Cutting Room is an American comedy horror film written and directed by Ian Truitner, and starring Elizabeth Daily, Jon Polito, Weetus Cren, Richard T. Jones and Mark Elias.

== Plot ==
Charles Drake, a maven in the realm of low-budget exploitation cinema, has enlisted the talents of the budding director Ed Smith for his latest venture, "Curse of the Killer." The film's concept stems from an incomplete script penned by Ed himself. Ed envisions this opportunity as his ticket to stardom, although his optimism remains a solitary island amidst a sea of skepticism from all other parties involved in this wandering project.

As the gears of production churn, a grim twist of fate takes center stage – individuals associated with the film find themselves meeting gruesome demises one after another. Charles, well-accustomed to navigating the murky waters of unsavory characters, begins to harbor suspicions. He posits that the enigmatic figure behind this mounting body count might be a mob boss who covertly finances the film. However, in a world where everyone surrounding him is equally enmeshed in dubious dealings, singling out the true malefactor becomes a daunting task.
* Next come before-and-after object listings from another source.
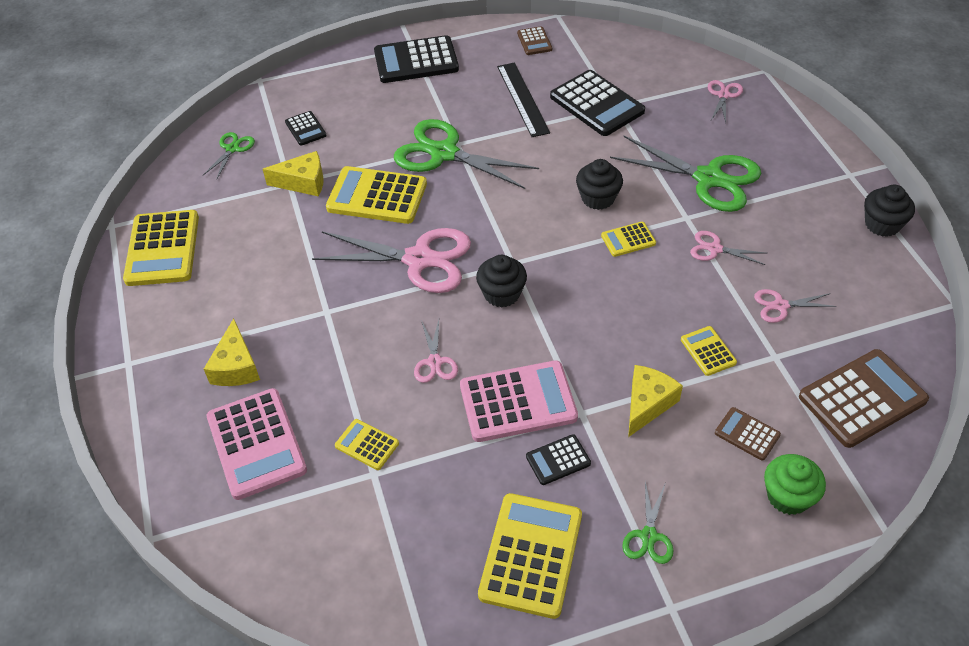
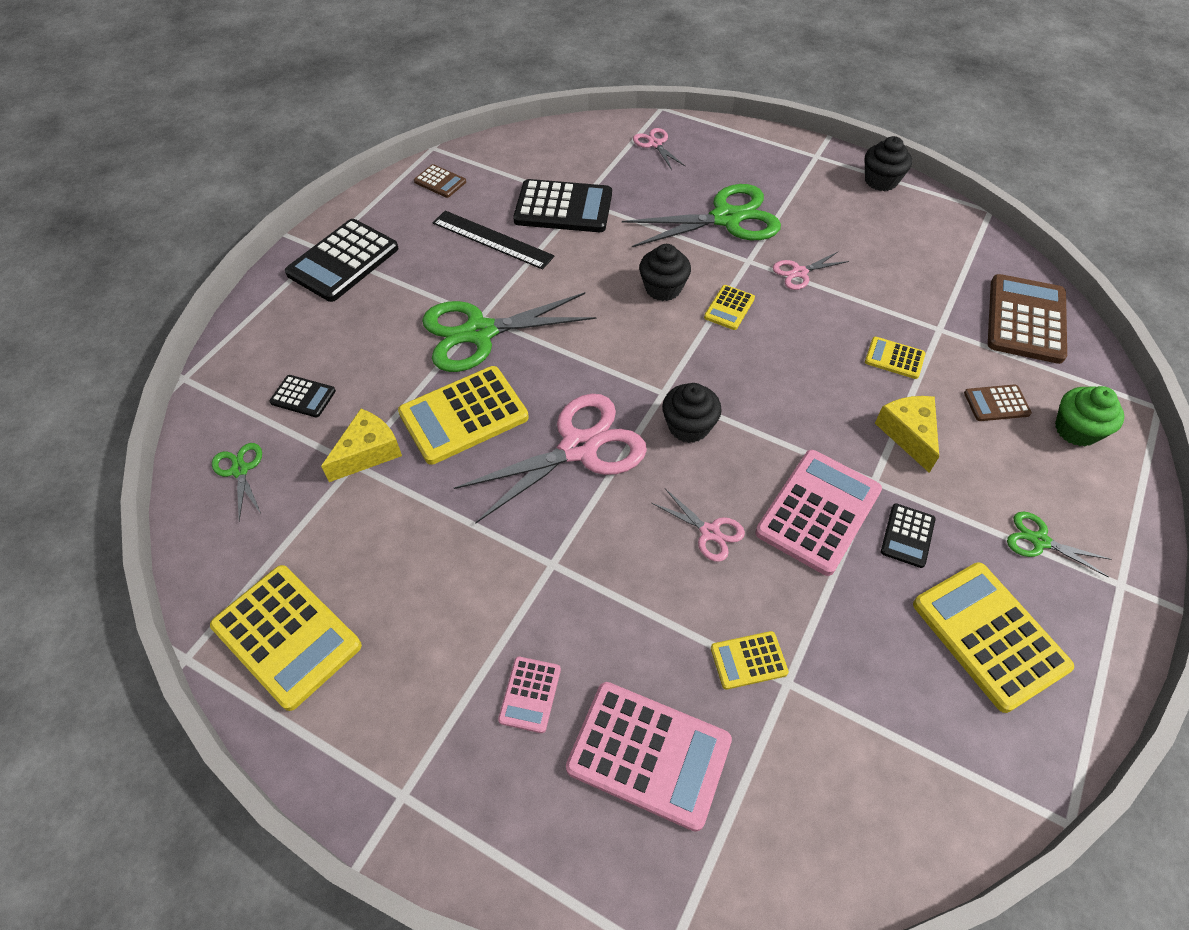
camera: 45 degrees left, 5 degrees up
yellow cheese [204,318,260,386] -> pink calculator [498,657,561,733]
green scissors [622,482,674,564] -> green scissors turned 150 degrees clockwise [1007,512,1112,577]
pink scissors [754,289,836,323] -> none

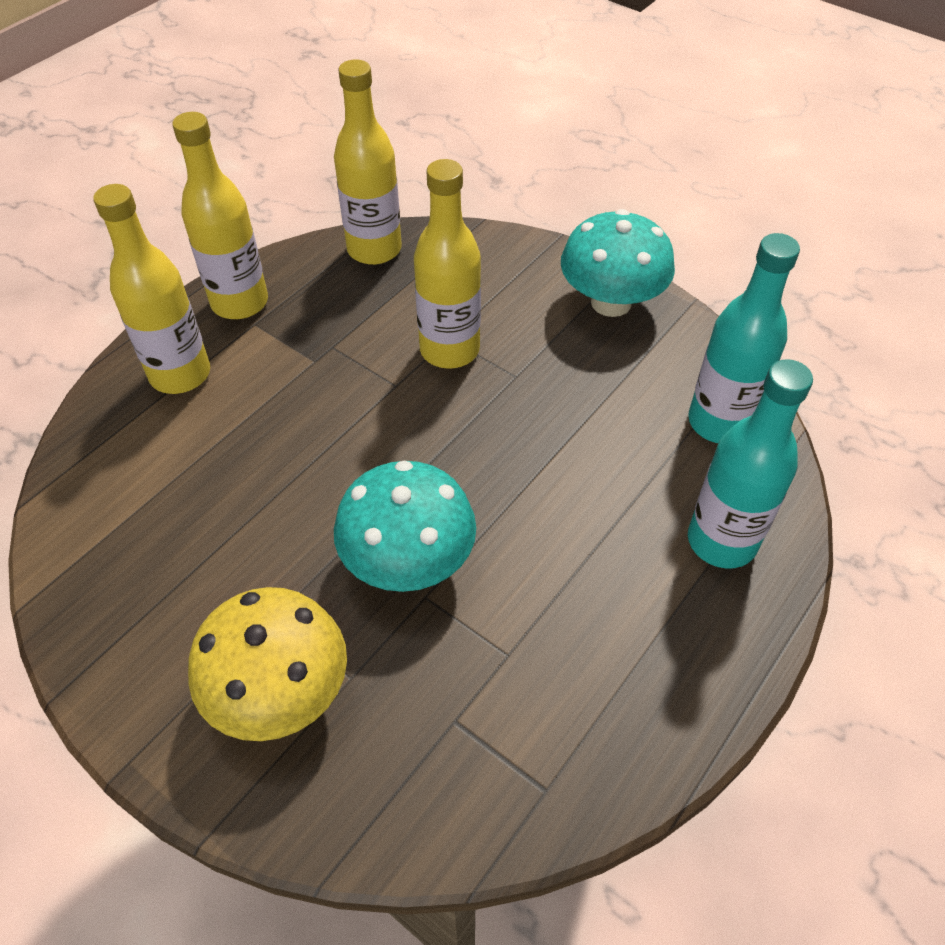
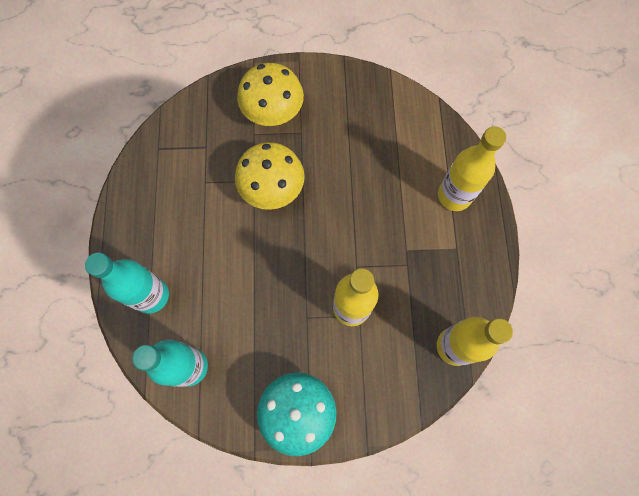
camera: 140 degrees right, 20 degrees up
yellow bottle [172,112,268,319] -> none
turquoise mushroom [334,461,476,592] -> yellow mushroom [235,142,305,210]

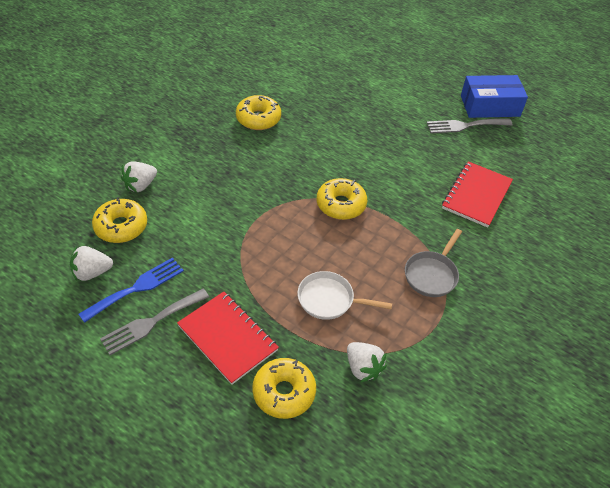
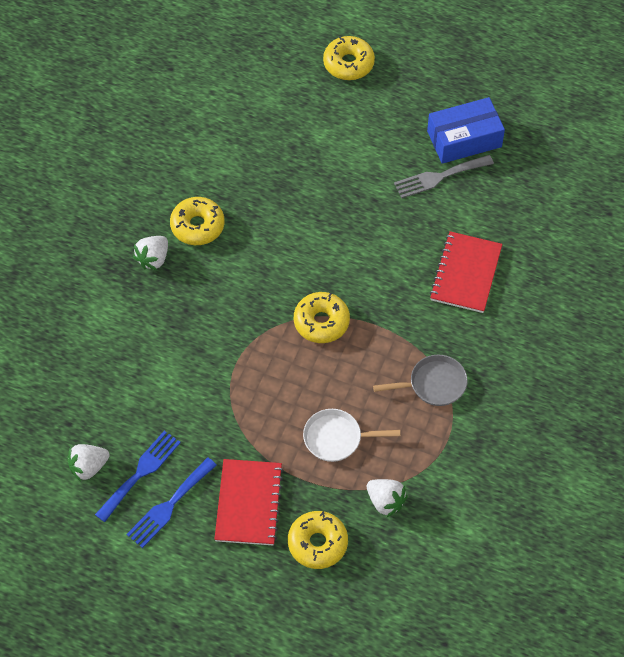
camera: 10 degrees left, 10 degrees up
yellow donut [92,197,147,243] -> yellow donut moved to [323,36,375,80]
grey fork [100,288,209,355] -> blue fork [127,457,217,548]
white strawberry [121,161,157,192] -> white strawberry moved to [133,236,168,270]
red notebook [177,291,279,385] -> red notebook turned 60 degrees clockwise [214,459,284,545]
grey pan [405,229,462,297] -> grey pan turned 120 degrees counterclockwise [373,355,468,406]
Amidst the carnage, a haunting question looms: will there emerge anyone unscathed, with the ability to see the film through to completion?

== Cast ==

- Elizabeth Daily as Joanne Kramer
- Mark Elias as Ed Smith
- Weetus Cren as Charles Drake
- Richard T. Jones as Steve
- Jon Polito as Sandy
- Lindsey Labrum as Mindy
- Chopper Bernet as Detective Masters
- Dimitri Lekkos as Brock Steele
- Joe Marinelli as Vincent
- Garrison Koch as Nicky Dorfman
- Tony Keyes as Manuel Orosco III
- Kristy Jean Hulslander as Drew
- Tess Parker as Annie
- Paige Peterson as Vanessa
- Riley Weston as Sitcom Girl

== Release ==
The film premiered in 2006 at the Milan International Film Festival (MIFF) and was distributed by Anthem Pictures. It was one of the first films in the Netflix steaming library. The film was later released under the title "Wide Scream" in Australia and Amazon Prime in North America.